Un rapport européen indique que les Anversois sont les plus grands consommateurs de drogues en Europe. L’avocat Kris Luyckx livre son analyse: médecins, avocats,... toutes les catégories professionnelles consomment des drogues.
© Jonas Gilles/Reporters

Selon un rapport de l’Observatoire européen des drogues et des toxicomanies, les Anversois sont les plus grands consommateurs de drogue en Europe. Dans aucune autre ville européenne, on retrouve autant de traces d’amphétamines dans les eaux usées. En ce qui concerne la consommation de cocaïne, de méthamphétamine, MDMA et cannabis, Anvers se situe dans le top 5.

Aujourd’hui, on compte deux fois plus d’accros à la cocaïne en traitement qu’il y a 5 ans. Cette augmentation ne surprend pas l’avocat anversois Kris Luyckx qui s’est exprimé sur les antennes de Radio 1 : "Je rencontre régulièrement des noms connus dans la liste des clients de dealers arrêtés. Aucune catégorie professionnelle n’est immunisée contre la consommation de drogue : avocats, médecins, professeurs ou travailleurs portuaires, jeunes comme vieux."

À l’heure actuelle, les dealers ont du travail. "J’ai des clients qui envoient trois à quatre coursiers. Pendant le week-end, ils ont une sorte de bol.com (site de livres en ligne ndlr) où l'on peut commander un gramme pour 50 euros. En une demi-heure, la drogue est livrée", a indiqué Kris Luyckx.

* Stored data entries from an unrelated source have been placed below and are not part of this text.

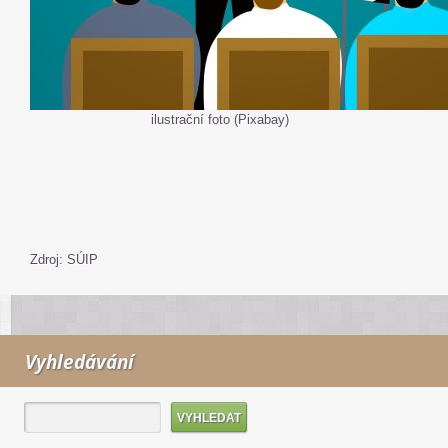
ilustrační foto (Pixabay)
Zdroj: SÚIP
Vyhledávání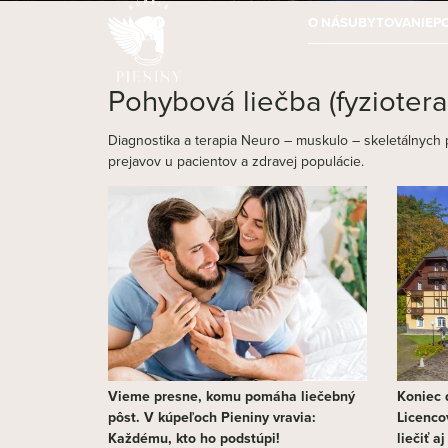
O NÁS
UBYTOVANIE
P
Pohybová liečba (fyziotera
Diagnostika a terapia Neuro – muskulo – skeletálnyc
prejavov u pacientov a zdravej populácie.
Vieme presne, komu pomáha liečebný
Koniec d
pôst. V kúpeľoch Pieniny vravia:
Licenco
Každému, kto ho podstúpi!
liečiť a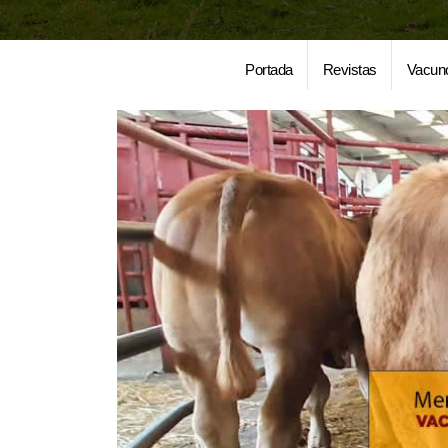
Portada
Revistas
Vacun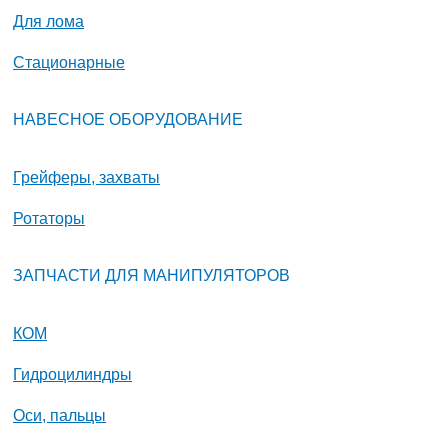
Для лома
Стационарные
НАВЕСНОЕ ОБОРУДОВАНИЕ
Грейферы, захваты
Ротаторы
ЗАПЧАСТИ ДЛЯ МАНИПУЛЯТОРОВ
КОМ
Гидроцилиндры
Оси, пальцы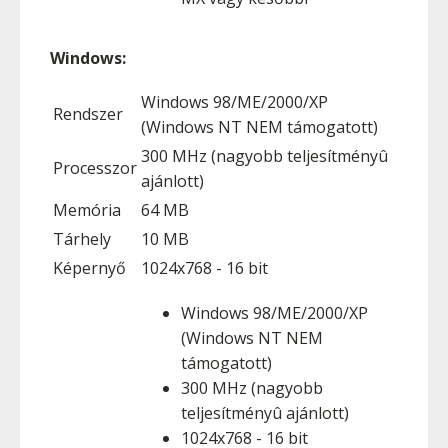
Windows:
Windows 98/ME/2000/XP
Rendszer
(Windows NT NEM támogatott)
300 MHz (nagyobb teljesítményû
Processzor
ajánlott)
Memória
64 MB
Tárhely
10 MB
Képernyő
1024x768 - 16 bit
Windows 98/ME/2000/XP
(Windows NT NEM
támogatott)
300 MHz (nagyobb
teljesítményû ajánlott)
1024x768 - 16 bit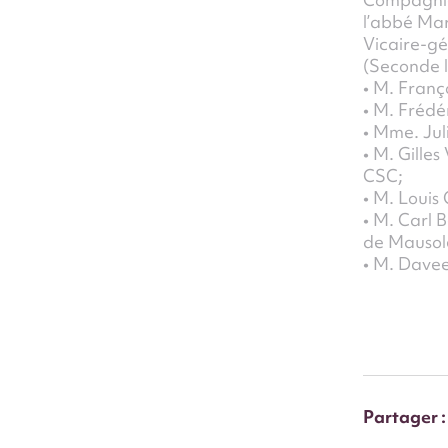
Compa
l’abbé Mar
Vicaire-gé
(Seconde l
• M. Franç
• M. Frédé
• Mme. Jul
• M. Gilles
CSC;
• M. Louis
• M. Carl 
de Mausol
• M. Davee
Partager :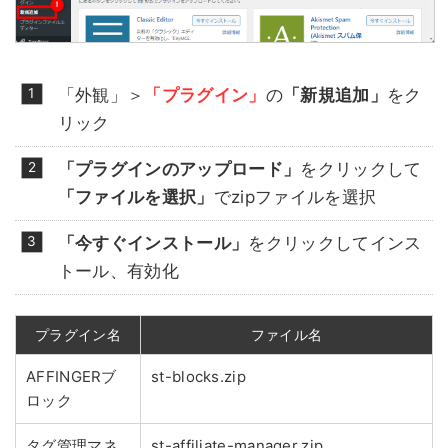
「外観」＞
「プラグイン」
の
「新規追加」
をク
リック
「プラグインのアップロード」
をクリックして
「ファイルを選択」
でzipファイルを選択
「今すぐインストール」
をクリックしてインス
トール、有効化
プラグイン名
ファイル名
AFFINGERブ
st-blocks.zip
ロック
タグ管理マネ
st-affiliate-manager.zip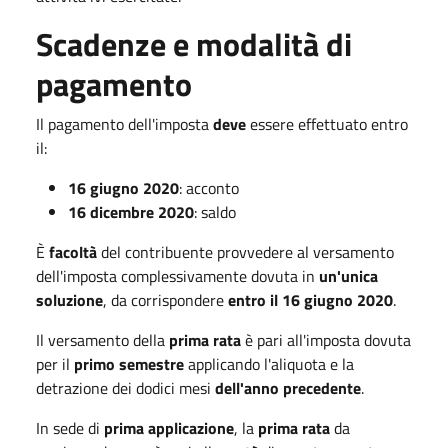
Scadenze e modalità di
pagamento
Il pagamento dell'imposta
deve
essere effettuato entro
il:
16 giugno 2020
: acconto
16 dicembre 2020
: saldo
È
facoltà
del contribuente provvedere al versamento
dell'imposta complessivamente dovuta in
un'unica
soluzione
, da corrispondere
entro il 16 giugno 2020
.
Il versamento della
prima rata
è pari all'imposta dovuta
per il
primo semestre
applicando l'aliquota e la
detrazione dei dodici mesi
dell'anno precedente
.
In sede di
prima applicazione
, la
prima rata
da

Les transactions se poursuivent

L’avocat reconnait que la ville d’Anvers a énormément investi dans la lutte contre la drogue (War on drugs) : "On arrête plus de dealers de drogue. La logique voudrait que, si on arrête plus de dealers, la drogue se raréfie. Mais ce n’est pas le cas. Je constate que les dealers envoient des messages de promotion à leurs clients du genre : "5 pour le prix de 3", cela veut quand même dire qu’il y a plus d’offre et de concurrence, non ?"

Selon Kris Luyckx, les transactions s’effectuent moins dans l’espace public, mais par le biais de circuits alternatifs. Du coup, ces personnes sont encore plus dans l’ombre : "Avant, il y avait encore des revendeurs au coin de la rue. Maintenant, on envoie un sms pour se faire livrer dans sa boîte aux lettres."

La répression seule ne fonctionne pas

Aux yeux de l’avocat, il n’existe toutefois pas de solution miracle. "Je ne dirais pas que la prévention est LA solution, mais, en tout cas, seulement une répression pure et dure, ça n’aide pas." L’avocat reçoit régulièrement des dossiers concernant des personnes mortes à la suite d’une overdose. "Il s’agit souvent de témoignages sur la manière dont ça peut mal tourner. Les drogues sont très accessibles, elles sont petites, elles vous enivrent, mais la claque après coup est énorme".